Exploring RMT: Integrating Retentive Networks and Vision Transformers

The paper "RMT: Retentive Networks Meet Vision Transformers" presents a novel approach to enhancing Vision Transformers (ViTs) by addressing some of their inherent limitations. The core proposition of the paper is the development of a vision backbone termed RMT, which draws inspiration from Retentive Networks (RetNet) typically used in NLP. The proposed RMT network introduces explicit spatial priors into the self-attention mechanism of ViTs while improving computational efficiency.

Motivation and Challenges

ViTs have emerged as a potent architecture in computer vision, but they encounter specific challenges. Self-attention, a pivotal component of ViTs, lacks inherent spatial priors, and its quadratic complexity imposes high computational burdens. Previous efforts to alleviate these issues have yielded some success; however, many of these solutions introduce their own set of complications. The authors address these challenges by proposing an architecture that leverages the temporal decay mechanisms from RetNet to incorporate spatial decay in vision transformers.

Methodological Innovations

The authors extend the concept of RetNet’s temporal decay to two dimensions by developing a spatial decay matrix, utilizing Manhattan distance to introduce spatial priors into self-attention mechanisms.

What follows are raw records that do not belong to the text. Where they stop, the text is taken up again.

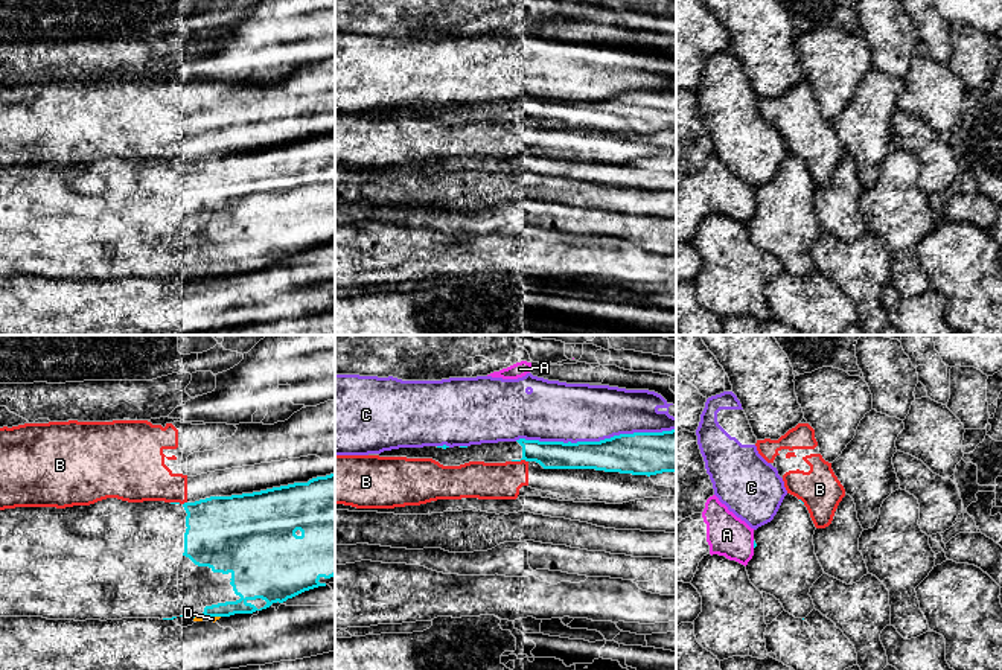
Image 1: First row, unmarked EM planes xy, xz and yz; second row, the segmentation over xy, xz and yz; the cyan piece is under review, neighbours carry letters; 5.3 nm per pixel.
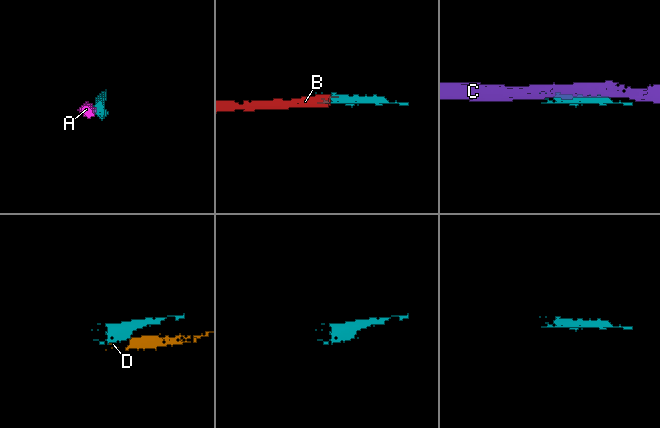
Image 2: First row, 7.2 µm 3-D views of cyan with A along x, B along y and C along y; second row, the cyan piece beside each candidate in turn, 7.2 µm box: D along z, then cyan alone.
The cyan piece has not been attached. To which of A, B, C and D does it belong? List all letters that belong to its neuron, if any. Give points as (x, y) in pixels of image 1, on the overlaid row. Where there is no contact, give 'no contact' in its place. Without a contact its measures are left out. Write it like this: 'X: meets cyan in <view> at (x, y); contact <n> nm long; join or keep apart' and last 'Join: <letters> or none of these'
A: meets cyan in yz at (754, 544); contact 40 nm long; keep apart
B: meets cyan in xz at (520, 460); contact 90 nm long; keep apart
C: meets cyan in xz at (594, 442); contact 850 nm long; keep apart
D: meets cyan in xy at (212, 615); contact 100 nm long; keep apart
Join: none of these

This innovative approach, termed Manhattan Self-Attention (MaSA), facilitates a bidirectional and two-dimensional decay that respects the spatial geometry of image data. By doing so, the RMT network effectively models global information through self-attention, reducing computational costs to linear complexity without sacrificing the spatial integrity of the model.

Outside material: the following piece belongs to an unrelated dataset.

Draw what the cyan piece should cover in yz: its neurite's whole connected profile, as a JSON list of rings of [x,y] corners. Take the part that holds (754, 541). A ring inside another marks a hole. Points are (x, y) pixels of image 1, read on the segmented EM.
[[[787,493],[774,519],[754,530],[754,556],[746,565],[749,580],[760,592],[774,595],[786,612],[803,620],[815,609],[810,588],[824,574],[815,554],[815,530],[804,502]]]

A significant advancement in the RMT architecture is the ability to decompose self-attention along image axes without violating the spatial decay matrix structure. This decomposition maintains the network's spatial priors while enhancing computational efficiency.

Experimental Results

RMT demonstrates impressive performance on a wide range of vision tasks, including image classification on ImageNet-1k, object detection and instance segmentation on COCO 2017, and semantic segmentation on ADE20K. Notably, RMT achieves 84.8% top-1 accuracy on ImageNet-1k with only 27M parameters and 4.5 GFLOPs, outperforming numerous state-of-the-art models in the same computational budget. Furthermore, in downstream tasks like COCO detection and ADE20K semantic segmentation, RMT shows substantial improvements, achieving 54.5 box AP and 52.8 mIoU, respectively.

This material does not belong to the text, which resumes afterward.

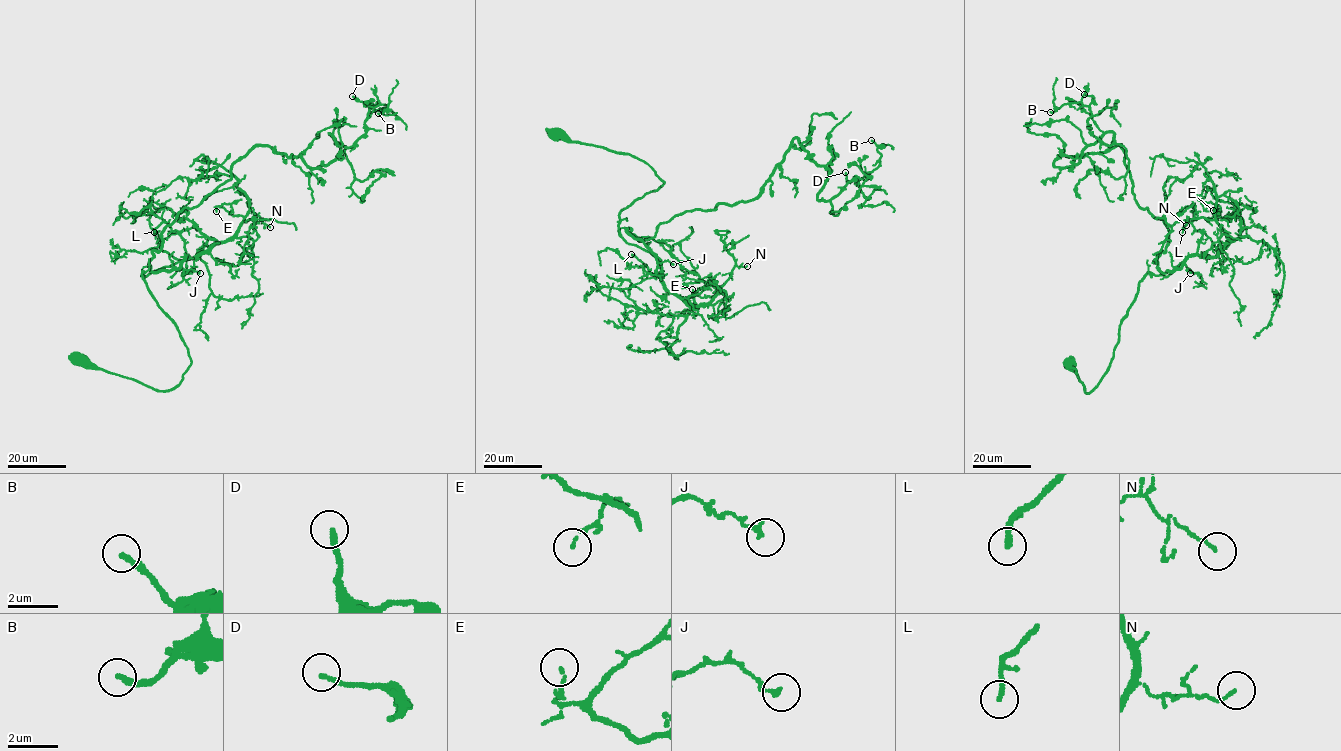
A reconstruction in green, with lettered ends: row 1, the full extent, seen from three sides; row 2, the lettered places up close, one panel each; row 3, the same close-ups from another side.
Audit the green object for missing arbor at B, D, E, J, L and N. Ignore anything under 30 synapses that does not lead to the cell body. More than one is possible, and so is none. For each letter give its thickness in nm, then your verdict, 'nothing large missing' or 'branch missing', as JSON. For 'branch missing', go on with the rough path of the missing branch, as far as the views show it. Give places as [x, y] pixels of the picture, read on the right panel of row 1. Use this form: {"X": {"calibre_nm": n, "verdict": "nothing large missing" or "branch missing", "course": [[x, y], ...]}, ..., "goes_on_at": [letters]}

Theoretical and Practical Implications

The introduction of spatial decay explicitly tied to self-attention represents a considerable theoretical advancement in the domain of vision transformers. By enforcing spatial priors and streamlining computational processes, RMT potentially sets a new benchmark for efficient and effective deep learning in computer vision. Practically, RMT's architecture can lead to more computationally feasible deployment scenarios, particularly where efficiency and resource constraints are critical.

Future Directions

This research opens several avenues for further investigation. Future work could explore the application of spatial decay in more complex or versatile models, extending beyond the traditional paradigms of vision, such as multi-modal learning frameworks. Additionally, there are potential explorations into optimizing the spatial decay matrix or its hyperparameters for diverse datasets, potentially improving performance and adaptability across varied tasks.

In conclusion, this paper's proposal of RMT represents a significant step forward in the development of vision transformers. By integrating spatial priors and reducing complexity, it builds a robust foundation for future innovations in AI and machine learning applications.